### Your goal:
Reproduce the full sensitive skin interview below word for word, with nothing left out or changed.

*** Exercise text ***

“A touchy subject” – how to care for sensitive skin?

Holistic therapist and owner of Holos Skincare, Niamh Hogan, advises on caring for sensitive skin

The interview was published in Belfast Telegraph on the 10th of July 2021

What does having sensitive skin actually mean?
Sensitive skin is skin that is easily irritated and is reactive, but is a very broad term as sensitivity can be caused by many factors. It isn’t a one size fits all approach to sensitive skin and when someone presents with sensitive skin, it is wise to try to identify the cause. Knowing the cause is key to finding a balance in the skin.

What causes it?
There are so many causes. A person may be born with a skin disorder like eczema which can flare up due to environmental, dietary or other factors. A person can develop contact dermatitis from coming in contact with just one substance, a new shampoo, cleanser or any other product or maybe they work in an environment where chemicals are used. Rosacea is an inflammatory skin condition that causes redness and sometimes even painful pustules. Rosacea flares can happen with changes in temperature like hot showers or cold winds. Rosacea sufferers report that they can get flare ups from alcohol and spicy foods. There is mounting evidence that Rosacea can be linked to gut health. Using active ingredients incorrectly without proper advice can lead to damage of the skin’s acid barrier and lead to longer term sensitivity.

*** Given information ***

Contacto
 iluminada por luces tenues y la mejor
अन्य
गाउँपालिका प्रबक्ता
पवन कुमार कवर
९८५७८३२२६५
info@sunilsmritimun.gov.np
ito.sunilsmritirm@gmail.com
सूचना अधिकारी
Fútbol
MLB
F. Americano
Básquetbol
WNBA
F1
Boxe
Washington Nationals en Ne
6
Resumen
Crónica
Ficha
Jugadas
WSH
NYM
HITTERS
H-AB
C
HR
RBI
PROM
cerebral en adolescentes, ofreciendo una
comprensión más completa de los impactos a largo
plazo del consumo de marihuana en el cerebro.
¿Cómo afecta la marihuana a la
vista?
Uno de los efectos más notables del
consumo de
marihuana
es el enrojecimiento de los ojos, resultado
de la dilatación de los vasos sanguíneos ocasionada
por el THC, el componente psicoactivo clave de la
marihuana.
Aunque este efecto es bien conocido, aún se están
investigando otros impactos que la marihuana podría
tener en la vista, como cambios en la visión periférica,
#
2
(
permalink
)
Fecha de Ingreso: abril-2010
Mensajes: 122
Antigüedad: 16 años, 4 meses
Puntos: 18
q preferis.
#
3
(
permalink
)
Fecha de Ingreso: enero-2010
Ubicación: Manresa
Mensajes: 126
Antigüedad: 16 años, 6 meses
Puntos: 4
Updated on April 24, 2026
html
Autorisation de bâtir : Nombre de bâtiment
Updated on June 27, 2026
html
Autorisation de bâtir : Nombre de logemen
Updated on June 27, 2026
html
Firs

***
*** Given information ***

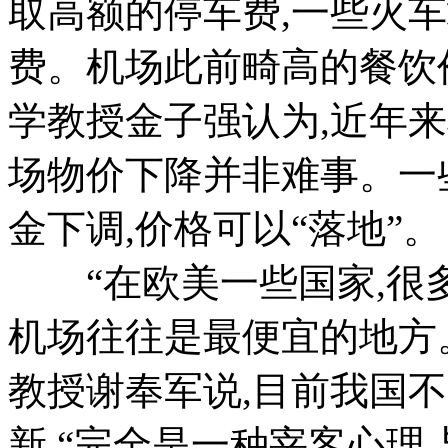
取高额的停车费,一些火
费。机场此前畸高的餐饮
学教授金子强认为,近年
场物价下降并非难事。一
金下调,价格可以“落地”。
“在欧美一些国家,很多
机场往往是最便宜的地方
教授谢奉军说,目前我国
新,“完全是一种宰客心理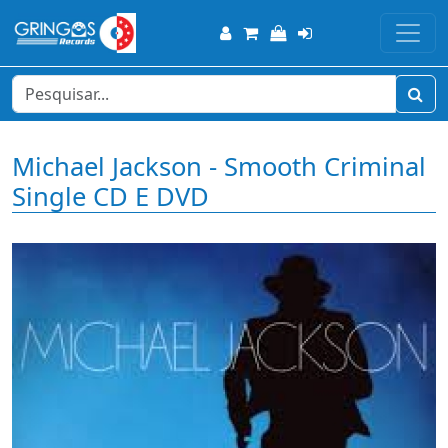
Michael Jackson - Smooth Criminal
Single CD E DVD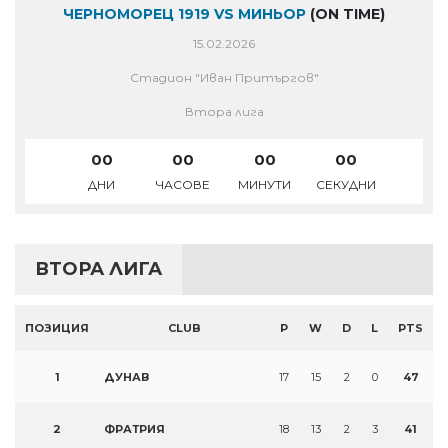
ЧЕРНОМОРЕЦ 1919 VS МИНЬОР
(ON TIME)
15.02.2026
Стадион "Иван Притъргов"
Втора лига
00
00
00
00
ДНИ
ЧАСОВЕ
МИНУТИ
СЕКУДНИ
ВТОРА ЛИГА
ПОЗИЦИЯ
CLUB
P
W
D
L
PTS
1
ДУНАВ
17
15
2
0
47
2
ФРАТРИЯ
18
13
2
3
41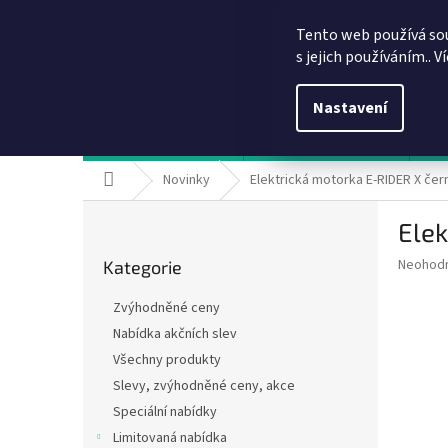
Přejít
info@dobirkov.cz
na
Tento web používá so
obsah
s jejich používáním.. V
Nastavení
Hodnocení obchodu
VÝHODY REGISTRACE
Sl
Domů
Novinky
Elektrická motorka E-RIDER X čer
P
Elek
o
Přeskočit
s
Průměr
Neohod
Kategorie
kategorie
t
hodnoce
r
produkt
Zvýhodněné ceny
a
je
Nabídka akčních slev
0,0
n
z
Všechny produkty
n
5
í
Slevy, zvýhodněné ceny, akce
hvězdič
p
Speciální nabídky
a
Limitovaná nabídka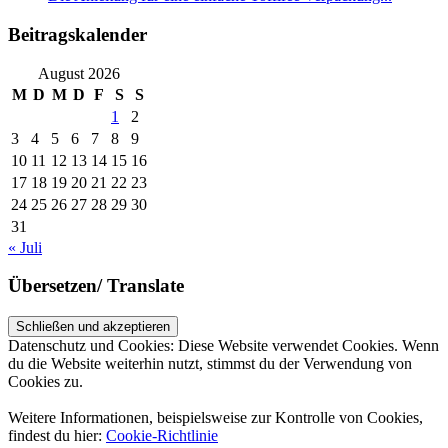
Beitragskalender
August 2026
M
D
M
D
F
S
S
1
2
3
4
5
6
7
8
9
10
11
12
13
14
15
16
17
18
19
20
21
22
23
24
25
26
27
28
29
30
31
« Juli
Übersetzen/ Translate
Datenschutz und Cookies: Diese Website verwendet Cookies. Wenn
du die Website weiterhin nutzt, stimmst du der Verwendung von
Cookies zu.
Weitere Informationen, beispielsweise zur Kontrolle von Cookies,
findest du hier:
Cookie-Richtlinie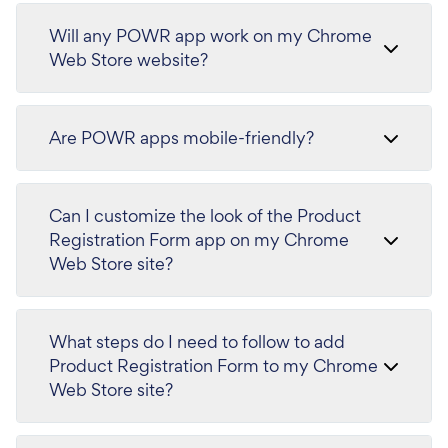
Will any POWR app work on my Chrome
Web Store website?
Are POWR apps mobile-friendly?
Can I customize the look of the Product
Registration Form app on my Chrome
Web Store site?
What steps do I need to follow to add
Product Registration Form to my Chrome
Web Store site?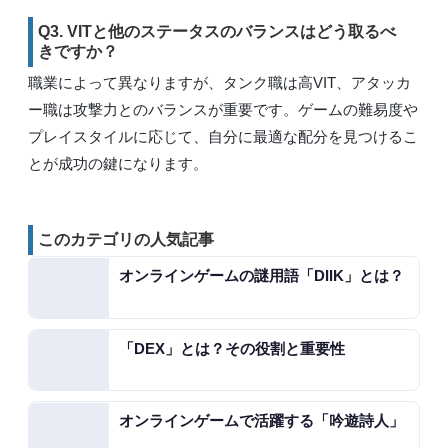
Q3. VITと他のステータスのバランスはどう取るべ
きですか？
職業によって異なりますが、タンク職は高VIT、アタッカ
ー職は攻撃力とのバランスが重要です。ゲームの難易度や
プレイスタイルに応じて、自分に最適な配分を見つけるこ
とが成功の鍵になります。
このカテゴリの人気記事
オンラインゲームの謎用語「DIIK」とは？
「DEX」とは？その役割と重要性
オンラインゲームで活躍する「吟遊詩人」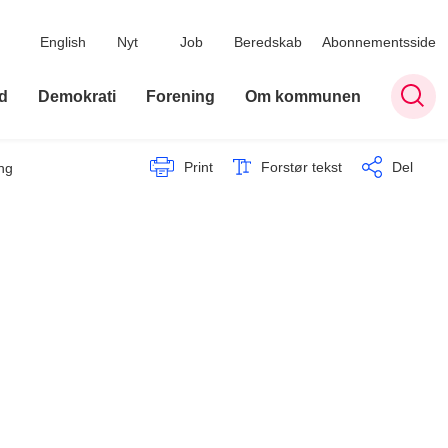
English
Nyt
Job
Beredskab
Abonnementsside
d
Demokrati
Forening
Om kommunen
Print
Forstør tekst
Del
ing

***
*** Given information ***

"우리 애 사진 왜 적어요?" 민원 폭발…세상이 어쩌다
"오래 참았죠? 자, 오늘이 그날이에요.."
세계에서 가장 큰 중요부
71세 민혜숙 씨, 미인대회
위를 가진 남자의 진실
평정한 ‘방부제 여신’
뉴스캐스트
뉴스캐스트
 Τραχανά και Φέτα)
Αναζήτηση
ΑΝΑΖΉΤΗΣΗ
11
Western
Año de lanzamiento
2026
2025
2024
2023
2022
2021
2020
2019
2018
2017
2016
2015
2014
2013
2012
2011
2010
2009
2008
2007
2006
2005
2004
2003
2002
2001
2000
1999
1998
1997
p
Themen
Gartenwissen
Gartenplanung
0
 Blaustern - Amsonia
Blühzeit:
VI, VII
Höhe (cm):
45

***

### Response to the task:
“A touchy subject” – how to care for sensitive skin?

Holistic therapist and owner of Holos Skincare, Niamh Hogan, advises on caring for sensitive skin

The interview was published in Belfast Telegraph on the 10th of July 2021

What does having sensitive skin actually mean?
Sensitive skin is skin that is easily irritated and is reactive, but is a very broad term as sensitivity can be caused by many factors. It isn’t a one size fits all approach to sensitive skin and when someone presents with sensitive skin, it is wise to try to identify the cause. Knowing the cause is key to finding a balance in the skin.

What causes it?
There are so many causes. A person may be born with a skin disorder like eczema which can flare up due to environmental, dietary or other factors. A person can develop contact dermatitis from coming in contact with just one substance, a new shampoo, cleanser or any other product or maybe they work in an environment where chemicals are used. Rosacea is an inflammatory skin condition that causes redness and sometimes even painful pustules. Rosacea flares can happen with changes in temperature like hot showers or cold winds. Rosacea sufferers report that they can get flare ups from alcohol and spicy foods. There is mounting evidence that Rosacea can be linked to gut health. Using active ingredients incorrectly without proper advice can lead to damage of the skin’s acid barrier and lead to longer term sensitivity.